Confrontations Europe
À crédit depuis le 2 août. En 2017, nouveau triste record, l’Humanité a consommé en sept petits mois la totalité des ressources que la planète est capable de régénérer en un an (« Jour de dépassement de la Terre »). Dans les années 1970, cette date se situait en décembre…
L’Économie Circulaire – en particulier, la transition des structures de production et de consommation linéaires vers des modèles circulaires – est un enjeu majeur pour la France et l’Union européenne. Un enjeu politique, tout d’abord, puisque la transition vers la circularité permettrait à l’UE de contribuer à la réalisation de plusieurs Objectifs de Développement Durable (ODD)(1). Mais, un enjeu économique également : en tendant à décorréler la croissance économique de la consommation de matières premières, elle permettrait de rendre l’économie européenne plus résiliente. Sur le plan stratégique, grâce à la récupération de certaines matières premières rares, la transition vers la circularité peut être un axe de préservation de l’autonomie stratégique des Européens et de l’UE. L’économie circulaire a enfin un impact industriel dans la mesure où elle pousse à la réorganisation du tissu industriel, des relations au sein des filières et de l’accompagnement les acteurs (formation professionnelle, politique de filières).
Pour favoriser la transformation des systèmes productifs dans le sens d’une plus grande circularité, seule l’articulation des démarches locales, nationales et européennes peut permettre de relever les défis que celle-ci pose.
Construire un cadre favorable à l’économie circulaire
Le développement d’une économie circulaire se heurte à plusieurs obstacles qu’il convient de comprendre pour formuler une réponse politique adéquate.
Tout d’abord, des modèles économiques innovants dans la valorisation des déchets ne peuvent émerger et croître que sur les bases d’un grand marché européen circulaire, qu’il faut encore bâtir.

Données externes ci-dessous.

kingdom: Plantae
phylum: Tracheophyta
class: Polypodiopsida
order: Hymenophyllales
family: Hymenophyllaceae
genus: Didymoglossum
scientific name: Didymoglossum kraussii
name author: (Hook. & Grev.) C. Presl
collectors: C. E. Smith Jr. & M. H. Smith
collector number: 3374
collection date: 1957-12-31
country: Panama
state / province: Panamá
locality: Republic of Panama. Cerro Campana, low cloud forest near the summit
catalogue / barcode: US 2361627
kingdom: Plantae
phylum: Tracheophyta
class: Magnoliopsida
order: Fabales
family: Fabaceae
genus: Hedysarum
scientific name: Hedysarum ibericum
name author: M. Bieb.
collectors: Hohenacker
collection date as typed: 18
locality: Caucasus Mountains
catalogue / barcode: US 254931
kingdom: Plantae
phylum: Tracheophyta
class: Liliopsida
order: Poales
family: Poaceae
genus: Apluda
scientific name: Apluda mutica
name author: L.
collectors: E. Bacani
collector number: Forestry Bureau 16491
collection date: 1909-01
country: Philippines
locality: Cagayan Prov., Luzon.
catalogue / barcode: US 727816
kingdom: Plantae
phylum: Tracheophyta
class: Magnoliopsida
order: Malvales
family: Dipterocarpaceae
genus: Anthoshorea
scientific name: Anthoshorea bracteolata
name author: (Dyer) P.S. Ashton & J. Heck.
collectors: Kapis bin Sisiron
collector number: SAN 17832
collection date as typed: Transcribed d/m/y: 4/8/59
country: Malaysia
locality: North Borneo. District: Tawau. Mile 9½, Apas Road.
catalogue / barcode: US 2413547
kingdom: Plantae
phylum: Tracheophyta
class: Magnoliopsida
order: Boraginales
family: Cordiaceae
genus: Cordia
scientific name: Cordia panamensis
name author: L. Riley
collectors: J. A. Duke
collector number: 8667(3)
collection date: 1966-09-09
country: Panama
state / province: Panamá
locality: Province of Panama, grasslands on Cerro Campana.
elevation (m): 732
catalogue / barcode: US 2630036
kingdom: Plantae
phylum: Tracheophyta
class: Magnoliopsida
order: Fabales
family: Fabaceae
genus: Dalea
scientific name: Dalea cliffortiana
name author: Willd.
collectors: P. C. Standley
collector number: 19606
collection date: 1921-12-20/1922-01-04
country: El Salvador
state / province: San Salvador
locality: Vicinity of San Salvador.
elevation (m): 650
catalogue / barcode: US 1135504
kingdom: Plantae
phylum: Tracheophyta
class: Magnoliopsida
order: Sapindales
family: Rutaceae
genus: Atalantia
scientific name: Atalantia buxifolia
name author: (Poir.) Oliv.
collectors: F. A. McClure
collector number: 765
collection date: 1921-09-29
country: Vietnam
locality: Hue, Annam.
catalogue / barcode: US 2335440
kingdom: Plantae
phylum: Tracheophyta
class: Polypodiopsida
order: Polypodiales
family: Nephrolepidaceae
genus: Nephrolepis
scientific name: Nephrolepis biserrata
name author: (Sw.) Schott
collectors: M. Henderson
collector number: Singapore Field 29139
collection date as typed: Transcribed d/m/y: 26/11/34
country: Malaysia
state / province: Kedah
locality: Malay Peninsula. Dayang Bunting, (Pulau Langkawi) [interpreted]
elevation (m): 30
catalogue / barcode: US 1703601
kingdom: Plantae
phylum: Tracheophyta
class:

Le cadre du marché intérieur a été conçu pour les besoins de processus de production linéaires et n’est pas, à de nombreux égards, adapté à l’objectif de développement d’une économie circulaire. Ainsi, les régulations actuelles des mouvements transfrontières des déchets au niveau international (Convention de Bâle), européen (directive déchets) ou national (différences de régulation) prennent insuffisamment en compte les problématiques de circularisation de l’économie.
Si les modèles économiques circulaires émergents produisent des externalités positives pour la société (amélioration de la productivité-matière, réduction des déchets), ils sont bien souvent fragiles. Des signaux-prix forts reflétant ces externalités peuvent être nécessaires pour que ces modèles apparaissent comme durables et crédibles et ainsi permettre la transformation des chaînes de valeur linéaires. De même, la volatilité des prix des matières premières (commodities) au niveau international est également une menace majeure pour la pérennité de ces modèles et doit donc être prise en compte.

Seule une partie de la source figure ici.